I use pyenv for managing multiple Python versions on my local machine.

To see available pypy versions, type:

pyenv install -l | grep pypy

I’ll use pypy3.9-7.3.11 for this experiment:

pyenv install pypy3.9-7.3.11

Let’s make it our local version:

pyenv local pypy3.9-7.3.11

And it’s ready:

$ pypy
Python 3.9.16 (feeb267ead3e6771d3f2f49b83e1894839f64fb7, Dec 29 2022, 15:36:58)
[PyPy 7.3.11 with GCC Apple LLVM 13.1.6 (clang-1316.0.21.2.5)] on darwin
Type "help", "copyright", "credits" or "license" for more information.

Results

I am using a Mac Book Pro 2019 with 2,6 GHz 6-Core Intel Core i7 processor (12 cores) and 16GB of RAM.

For comparing CPython and PyPy, I used 3.9 versions for both implementations. On top of that, I executed the same code using Python 3.120a4 (just to check how noticeable are the performance improvements added in 3.11)
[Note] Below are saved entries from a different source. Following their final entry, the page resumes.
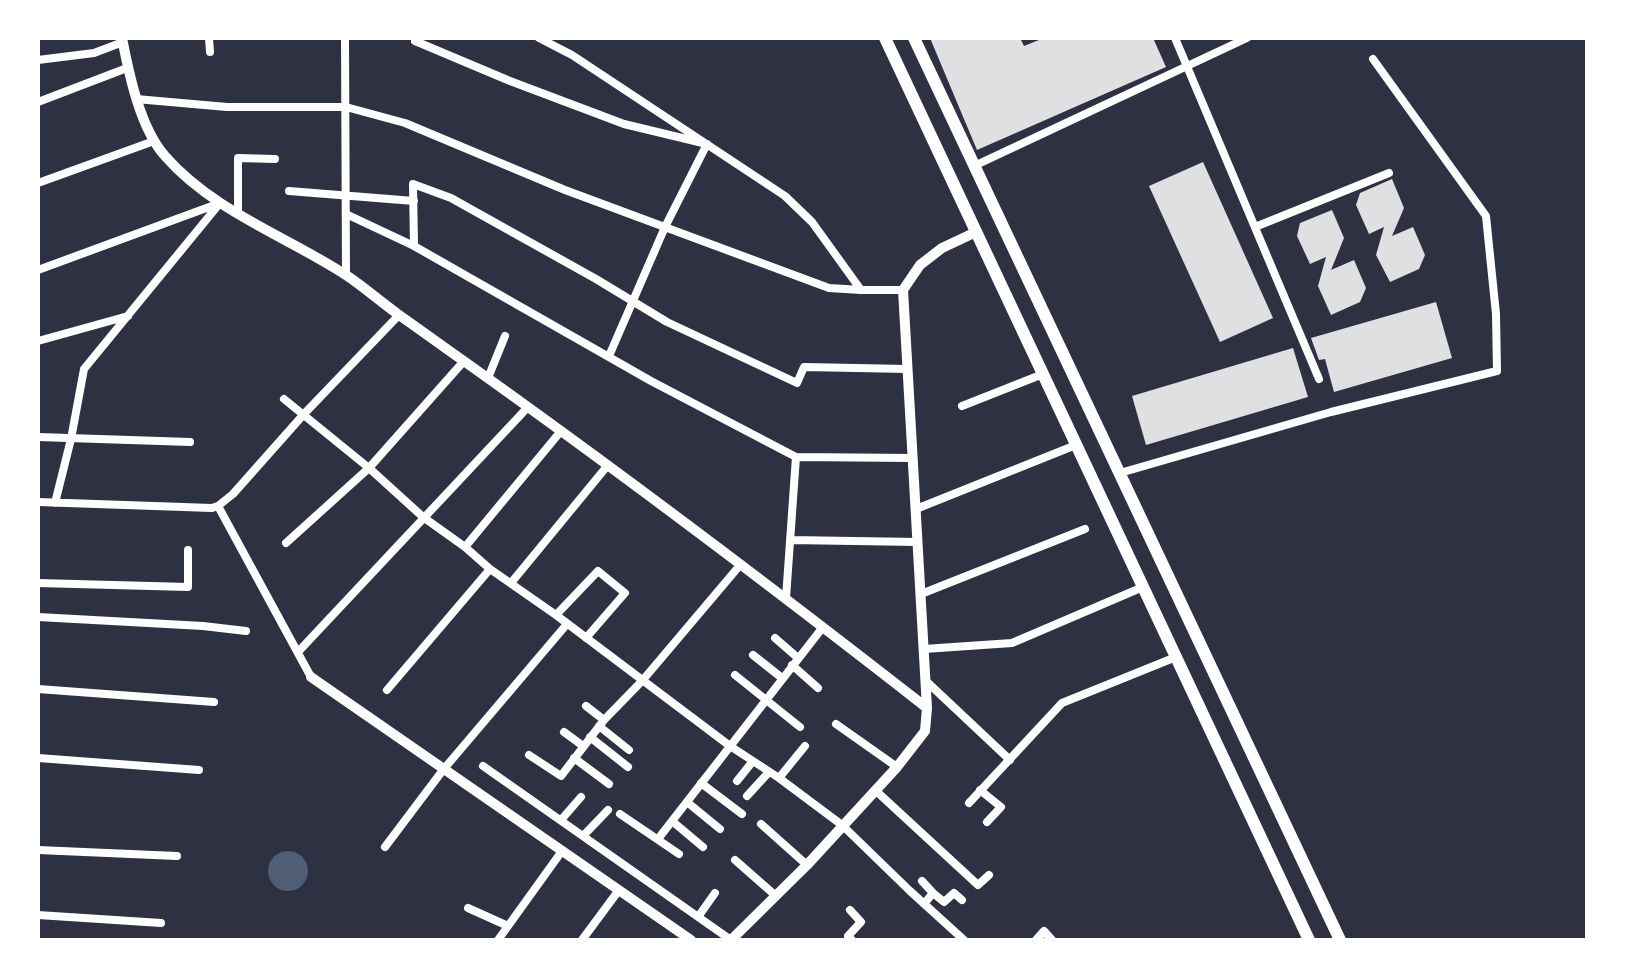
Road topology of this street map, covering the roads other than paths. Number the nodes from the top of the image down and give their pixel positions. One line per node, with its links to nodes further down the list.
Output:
1 (209, 38): 10 (street)
2 (345, 38): 17 (street)
3 (539, 38): 19 (street)
4 (885, 38): 32 (main road)
5 (914, 38): 21 (main road)
6 (1175, 38): 13 (street)
7 (1247, 38): 13 (street)
8 (123, 40): 12 (street); 14 (street)
9 (415, 41): 19 (street)
10 (210, 52)
11 (1373, 59): 62 (street)
12 (38, 60)
13 (1187, 66): 21 (street); 31 (street)
14 (127, 68): 15 (street); 16 (street)
15 (136, 99): 17 (street); 18 (street)
16 (38, 102)
17 (346, 107): 25 (street); 30 (street)
18 (154, 141): 23 (street); 27 (street)
19 (707, 144): 30 (street); 36 (street)
20 (275, 159): 28 (street)
21 (974, 166): 62 (main road)
22 (1389, 173): 31 (street)
23 (38, 183)
24 (289, 191): 25 (street)
25 (346, 196): 26 (street); 29 (street)
26 (414, 201): 33 (street); 38 (street)
27 (220, 203): 28 (street); 34 (street); 40 (street)
28 (238, 213): 35 (street)
29 (346, 214): 33 (street); 35 (street)
30 (665, 227): 36 (street); 38 (street)
31 (1255, 227): 48 (street)
32 (976, 232): 37 (street); 46 (main road)
33 (414, 246): 43 (street)
34 (38, 270)
35 (346, 275): 39 (street)
36 (861, 290): 37 (street)
37 (903, 290): 45 (street)
38 (632, 301): 43 (street); 45 (street)
39 (399, 315): 44 (street); 52 (street)
40 (128, 316): 42 (street); 55 (street)
41 (505, 336): 47 (street)
42 (38, 341)
43 (609, 356): 58 (street)
44 (464, 361): 47 (street); 61 (street)
45 (908, 369): 59 (street)
46 (1043, 374): 50 (street); 57 (main road)
47 (488, 378): 51 (street)
48 (1319, 379)
49 (284, 399): 52 (street)
50 (962, 406)
51 (528, 407): 53 (street); 67 (street)
52 (304, 414): 61 (street); 65 (street)
53 (561, 431): 60 (street); 72 (street)
54 (38, 437): 55 (street)
55 (71, 439): 56 (street); 64 (street)
56 (190, 442)
57 (1076, 445): 66 (street); 78 (main road)
58 (796, 457): 59 (street); 69 (street)
59 (913, 458): 66 (street)
60 (608, 465): 74 (street); 77 (street)
61 (369, 468): 67 (street); 71 (street)
62 (1120, 473): 178 (main road)
63 (38, 502): 64 (street)
64 (55, 503): 65 (street)
65 (215, 507): 89 (street)
66 (916, 509): 70 (street)
67 (423, 517): 72 (street); 89 (street)
68 (1085, 529): 79 (street)
69 (790, 540): 70 (street); 80 (street)
70 (918, 542): 79 (street)
71 (286, 543)
72 (465, 547): 75 (street)
73 (188, 550): 76 (street)
74 (741, 564): 80 (street); 96 (street)
75 (490, 569): 77 (street); 100 (street)
76 (38, 583)
77 (511, 583): 81 (street)
78 (1143, 587): 88 (street); 91 (main road)
79 (921, 594): 88 (street)
80 (786, 598): 84 (street)
81 (556, 615): 83 (street); 86 (street)
82 (38, 617): 85 (street)
83 (567, 624): 86 (street); 123 (street)
84 (823, 627): 92 (street); 104 (street)
85 (246, 631)
86 (586, 638): 96 (street)
87 (775, 638): 92 (street)
88 (924, 649): 97 (street)
89 (298, 652): 94 (street)
90 (753, 655): 95 (street)
91 (1176, 657): 117 (street); 177 (main road)
92 (795, 662): 95 (street); 98 (street)
93 (735, 675): 101 (street)
94 (311, 677): 123 (street)
95 (782, 678): 101 (street)
96 (642, 681): 105 (street); 111 (street)
97 (926, 681): 104 (street); 117 (street)
98 (818, 688)
99 (38, 689): 102 (street)
100 (387, 690)
101 (766, 700): 107 (street); 111 (street)
102 (214, 702)
103 (586, 706): 105 (street)
104 (927, 708): 121 (street)
105 (601, 723): 109 (street); 113 (street)
106 (836, 724): 121 (street)
107 (800, 727)
108 (564, 732): 110 (street)
109 (590, 737): 110 (street); 120 (street)
110 (583, 746): 116 (street)
111 (730, 746): 118 (street); 127 (street)
112 (805, 746): 125 (street)
113 (629, 750)
114 (529, 755): 116 (street)
115 (38, 758): 122 (street)
116 (574, 758): 128 (street)
117 (1010, 760): 130 (street)
118 (753, 761): 124 (street); 126 (street)
119 (483, 766): 138 (street)
120 (628, 767)
121 (897, 767): 129 (street)
122 (199, 770)
123 (443, 770): 146 (street); 149 (street)
124 (769, 772): 125 (street); 131 (street)
125 (779, 778): 142 (street)
126 (737, 781)
127 (701, 783): 133 (street); 137 (street)
128 (609, 784)
129 (875, 790): 142 (street); 154 (street)
130 (980, 790): 134 (street); 140 (street)
131 (747, 796)
132 (581, 797): 138 (street)
133 (687, 802): 139 (street); 143 (street)
134 (969, 803)
135 (608, 810): 144 (street)
136 (620, 814): 145 (street)
137 (742, 814)
138 (561, 820): 144 (street)
139 (672, 821): 145 (street); 147 (street)
140 (987, 822)
141 (761, 824): 153 (street)
142 (842, 825): 153 (street); 161 (street)
143 (720, 829)
144 (583, 836): 165 (street)
145 (658, 839): 150 (street)
146 (385, 847)
147 (703, 847)
148 (38, 850): 151 (street)
149 (562, 851): 156 (street); 167 (street)
150 (679, 854)
151 (177, 856)
152 (735, 860): 159 (street)
153 (807, 865): 159 (street)
154 (989, 875)
155 (922, 881): 158 (street)
156 (619, 890): 168 (street); 170 (street)
157 (715, 893): 165 (street)
158 (933, 893): 160 (street); 161 (street)
159 (776, 896): 172 (street)
160 (962, 900)
161 (924, 904): 174 (street)
162 (468, 908): 167 (street)
163 (850, 910): 173 (street)
164 (38, 915): 166 (street)
165 (698, 917): 172 (street)
166 (161, 923)
167 (508, 926): 169 (street)
168 (674, 935): 171 (street)
169 (498, 940)
170 (582, 940)
171 (691, 940)
172 (731, 940)
173 (852, 940)
174 (964, 940)
175 (1036, 940): 176 (street)
176 (1052, 940)
177 (1309, 940)
178 (1340, 940)

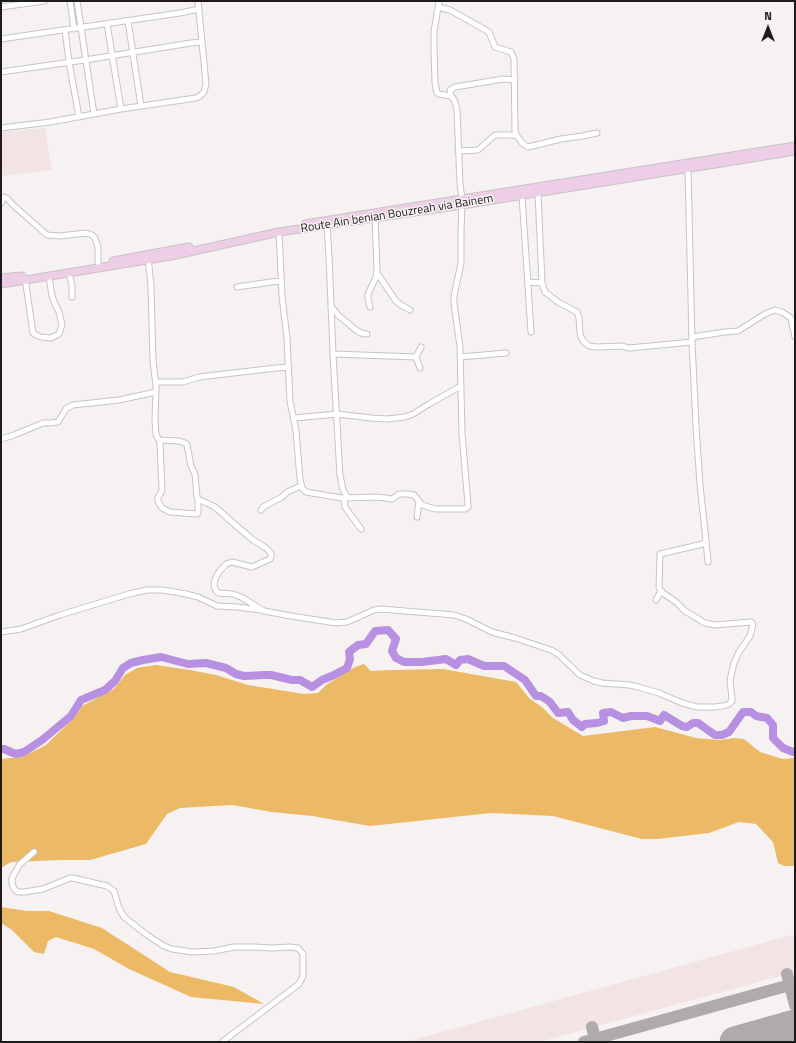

Besides Python executions, I also tested the baseline Java application available in 1BR repo (there’s no point to compare it against Python runs as the code is different - it’s here just out of my curiosity).

Results look as following:

interpreter/language	total time (seconds)
CPython (3.9)	1216
CPython (3.12)	1032
PyPy (3.9)	585
Java	216

And if put into a simple chart:

Chart of the execution time results

As you can see, PyPy’s execution time is 2 times faster when compared CPython 3.9 and 1.76 faster compared to CPython 3.12. Nice!

Can Python do better?

Definitely - see this solution. Reading file in chunks and processing chunks in separate process allowed author to go below 1 minute. Remember that execution time is dependent on the underlying hardware (processor speed, available cores) as my machine needed ~2.5 minutes to process 1 billion rows with this code.

(5/52) This is a 5th post for my blogging challenge (publishing 52 posts in 2024).